Written and read back rows:
['id', 'name', 'comment']
['1', 'Alice', 'Loves "Python"; uses\\scripts']
['2', 'Bob', 'Enjoys data; hates "bugs"']

Exercise 3: round-trip assertion passed.


### Exercise 4 - Context manager for temporary dialects

Sometimes you want to temporarily register a dialect for a small block of code, and then automatically clean it up so it does not pollute the global registry.

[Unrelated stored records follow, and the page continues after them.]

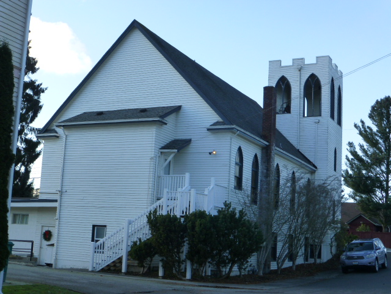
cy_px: 147
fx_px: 610
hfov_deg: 35.5
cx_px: 196
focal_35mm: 54
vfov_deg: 27.0
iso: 160
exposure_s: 1/200
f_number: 4.6
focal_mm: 9.7
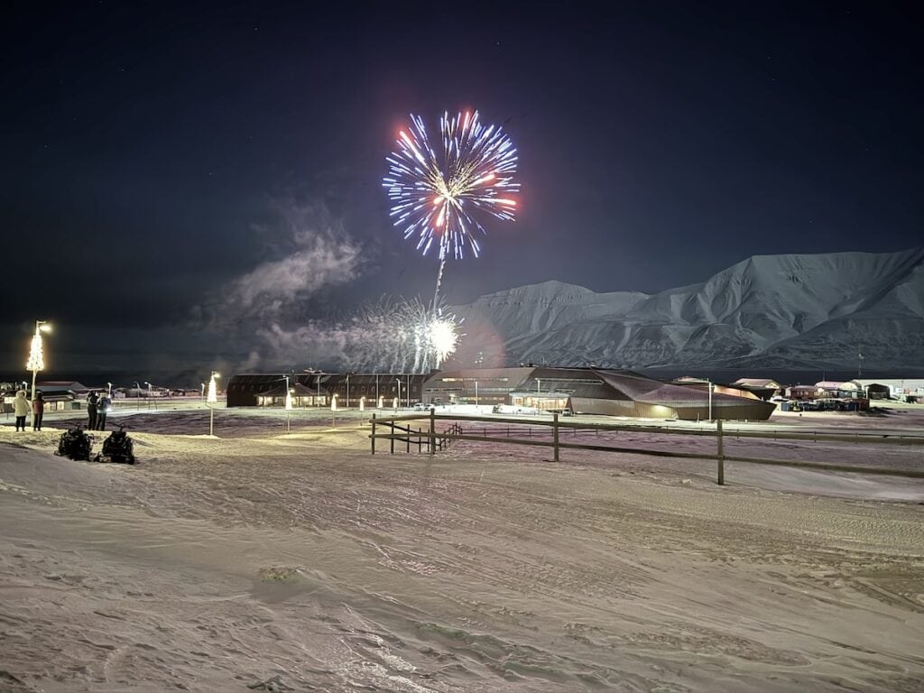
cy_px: 346
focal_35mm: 24
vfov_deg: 56.8
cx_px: 462
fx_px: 641
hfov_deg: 71.6
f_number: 1.78
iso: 2000
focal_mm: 6.76
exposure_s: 1/4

1. Implement a context manager `temporary_dialect(name, **params)` that:
   - Registers a dialect with the given `name` and parameters on entry.
   - Remembers whether a dialect with that name already existed.
   - Restores the previous dialect (if any) or unregisters the new one on exit.
2. Use the context manager to read a small in-memory CSV with a custom delimiter.
3. After the `with` block, assert that either the old dialect is back or that the new one is no longer registered.

Hint: use `contextlib.contextmanager` and `csv.list_dialects()` / `csv.get_dialect()`.

In [4]:
import csv
import io
import textwrap
from contextlib import contextmanager

@contextmanager
def temporary_dialect(name: str, **params):
    dialect_existed = name in csv.list_dialects()
    old_dialect = csv.get_dialect(name) if dialect_existed else None

    csv.register_dialect(name, **params)

    try:
        yield csv.get_dialect(name)
    finally:
        if dialect_existed:
            csv.unregister_dialect(name)
            csv.register_dialect(name, old_dialect)
        else:
            csv.unregister_dialect(name)

raw_data = textwrap.dedent("""\n    a|b|c
    1|2|3
    4|5|6
""")

before = set(csv.list_dialects())

with temporary_dialect('temp_pipe', delimiter='|'):
    buffer = io.StringIO(raw_data)
    reader = csv.reader(buffer, dialect='temp_pipe')
    rows = list(reader)
    print("Rows read with temporary dialect:")
    for row in rows:
        print(row)

after = set(csv.list_dialects())

assert before == after, "Dialect registry changed after using temporary_dialect!"

print("\nExercise 4: dialect registry restored correctly.")


Rows read with temporary dialect:
[]
['a', 'b', 'c']
['1', '2', '3']
['4', '5', '6']

Exercise 4: dialect registry restored correctly.


---
All exercises above are self-contained and use only in-memory text. You can experiment by modifying the dialect parameters and observing how the parsing changes.